Now SKILL.md can have references to more finegrained behaviors or capabilities of our skill. My skills generally tend to have a reference/{workflows,tools,standards,testing-guide,routing,api-integration}.md. These references are what then gets "progressively loaded" into the context.

Say I asked claude to use the wireframe-skill to create profileView mockup. While creating the wireframe, claude will need to figure out what API endpoints are available/relevant for the profileView and the response types etc. It's at this point that claude reads the references/api-integration.md file from the wireframe skill.

After a while I found I didn't like the progressive loading so I usually direct claude to load all references in the skill before proceeding - this usually takes up maybe 20k to 30k tokens, but the accuracy and precision (imagined or otherwise ha!) is worth it for my use cases.

kxrm|2 months ago

> I'm a bit of a control freak so I'll usually explicitly direct claude to "load the wireframe-skill" and then do X.

You shouldn't do this, it's generally considered bad practice.

You should be optimizing your skill description. Often times if I am working with Claude Code and it doesn't load I skill, I ask it why it missed the skill. It will guide me to improving the skill description so that it is picked up properly next time.

This iteration on skill description has allowed skills to stay out of context until they are needed rather predictably for me so far.

chrisweekly|2 months ago

My understanding is that use of "description" frontmatter is essential, bc Claude Code can read just the description without loading the entire file into context.

taytus|2 months ago

Easy, let me try to explain: You want to achieve X, so you ask your AI companion, "How do I do X?" Your companion thinks and tries a couple of things, and they eventually work. So you say, "You know what, next time, instead of figuring it out, just do this"... that is a skill. A recipe for how to do things.

jmalicki|2 months ago

Yes. I find these very useful for enforcing e.g. skills like debugging, committing code, make prs, responding to pr feedback from ai review agents, etc. without constantly polluting the context window.

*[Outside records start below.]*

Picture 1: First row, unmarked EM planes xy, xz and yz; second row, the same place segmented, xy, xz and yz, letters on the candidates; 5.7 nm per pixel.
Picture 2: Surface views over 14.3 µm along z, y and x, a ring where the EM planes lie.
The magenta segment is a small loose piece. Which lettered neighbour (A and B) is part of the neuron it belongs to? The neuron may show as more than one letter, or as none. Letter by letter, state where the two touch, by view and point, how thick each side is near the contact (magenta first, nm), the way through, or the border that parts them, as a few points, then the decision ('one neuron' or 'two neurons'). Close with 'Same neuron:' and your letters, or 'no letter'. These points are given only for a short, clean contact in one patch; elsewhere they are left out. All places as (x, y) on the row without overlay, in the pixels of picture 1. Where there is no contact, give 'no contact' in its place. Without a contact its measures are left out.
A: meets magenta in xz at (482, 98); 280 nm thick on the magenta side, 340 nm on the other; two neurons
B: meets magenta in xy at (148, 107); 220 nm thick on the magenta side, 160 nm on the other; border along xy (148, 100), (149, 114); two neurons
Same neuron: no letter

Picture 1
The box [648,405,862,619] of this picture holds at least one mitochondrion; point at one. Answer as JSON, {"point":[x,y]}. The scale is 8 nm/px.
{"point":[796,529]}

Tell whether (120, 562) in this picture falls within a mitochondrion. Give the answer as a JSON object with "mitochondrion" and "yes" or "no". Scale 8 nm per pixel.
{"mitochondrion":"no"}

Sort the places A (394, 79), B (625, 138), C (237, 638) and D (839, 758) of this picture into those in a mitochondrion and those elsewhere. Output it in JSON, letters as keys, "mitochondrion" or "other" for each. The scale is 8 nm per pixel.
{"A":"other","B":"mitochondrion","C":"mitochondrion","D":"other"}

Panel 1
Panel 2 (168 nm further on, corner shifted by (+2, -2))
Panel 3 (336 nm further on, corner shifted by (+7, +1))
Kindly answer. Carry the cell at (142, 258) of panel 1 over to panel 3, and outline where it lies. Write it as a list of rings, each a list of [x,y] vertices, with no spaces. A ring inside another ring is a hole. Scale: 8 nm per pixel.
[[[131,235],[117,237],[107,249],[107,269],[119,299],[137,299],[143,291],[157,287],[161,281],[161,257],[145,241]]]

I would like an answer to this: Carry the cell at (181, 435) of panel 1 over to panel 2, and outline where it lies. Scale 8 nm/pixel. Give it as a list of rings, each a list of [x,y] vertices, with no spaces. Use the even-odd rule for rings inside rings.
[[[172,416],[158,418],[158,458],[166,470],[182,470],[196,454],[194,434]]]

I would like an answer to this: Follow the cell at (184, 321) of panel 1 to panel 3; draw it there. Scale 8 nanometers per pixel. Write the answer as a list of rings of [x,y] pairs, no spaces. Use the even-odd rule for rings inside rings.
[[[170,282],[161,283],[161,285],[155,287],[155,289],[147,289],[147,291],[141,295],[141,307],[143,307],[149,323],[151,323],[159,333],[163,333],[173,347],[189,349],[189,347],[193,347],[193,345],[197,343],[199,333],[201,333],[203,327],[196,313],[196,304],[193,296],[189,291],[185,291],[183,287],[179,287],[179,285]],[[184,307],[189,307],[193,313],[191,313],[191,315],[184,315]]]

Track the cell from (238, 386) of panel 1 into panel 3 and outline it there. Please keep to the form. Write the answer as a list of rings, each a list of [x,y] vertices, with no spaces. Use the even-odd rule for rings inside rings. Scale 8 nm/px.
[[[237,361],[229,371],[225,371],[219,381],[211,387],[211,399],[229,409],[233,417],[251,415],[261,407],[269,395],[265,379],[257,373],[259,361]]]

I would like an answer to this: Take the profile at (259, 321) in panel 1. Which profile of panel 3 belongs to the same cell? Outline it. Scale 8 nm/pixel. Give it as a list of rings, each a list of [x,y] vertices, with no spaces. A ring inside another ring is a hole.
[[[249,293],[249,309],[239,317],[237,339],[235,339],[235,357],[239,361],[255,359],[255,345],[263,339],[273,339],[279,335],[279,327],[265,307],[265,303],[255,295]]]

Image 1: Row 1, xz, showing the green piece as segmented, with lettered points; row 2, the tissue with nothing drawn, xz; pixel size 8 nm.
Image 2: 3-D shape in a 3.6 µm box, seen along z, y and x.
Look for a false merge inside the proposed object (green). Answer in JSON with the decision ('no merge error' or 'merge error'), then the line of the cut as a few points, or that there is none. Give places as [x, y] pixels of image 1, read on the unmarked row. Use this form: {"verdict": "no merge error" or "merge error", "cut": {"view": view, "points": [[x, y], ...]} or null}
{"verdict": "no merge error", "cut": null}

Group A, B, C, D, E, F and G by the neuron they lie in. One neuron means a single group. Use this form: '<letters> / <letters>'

So when it's time to commit, make sure you run these checks, write a good commit message, etc.

Debugging is especially useful since AI agents can often go off the rails and go into loops rewriting code - so it's in a skill I can push for "read the log messages. Inserting some more useful debug assertions to isolate the failure. Write some more unit tests that are more specific." Etc.

canadiantim|2 months ago

I think it’s also important to think of skills in the context of tasks, so when you want an agent to perform a specialized task, then this is the context, the resources and scripts it needs to perform the task.

hadlock|2 months ago

I'm excited to use this with the Ghidra cli mode to rapidly decompile physics engines from various games. Do I want my flight simulator to behave like the Cessna like in flight simulator 3.0 in the air? Codex can already do that. Do I want the plane to handle like Yoshi from Mario Kart 64 when taxiing? It hasn't been done yet but Claude code is apparently pretty good at pulling apart n64 roms so that seems within the realm of possibility.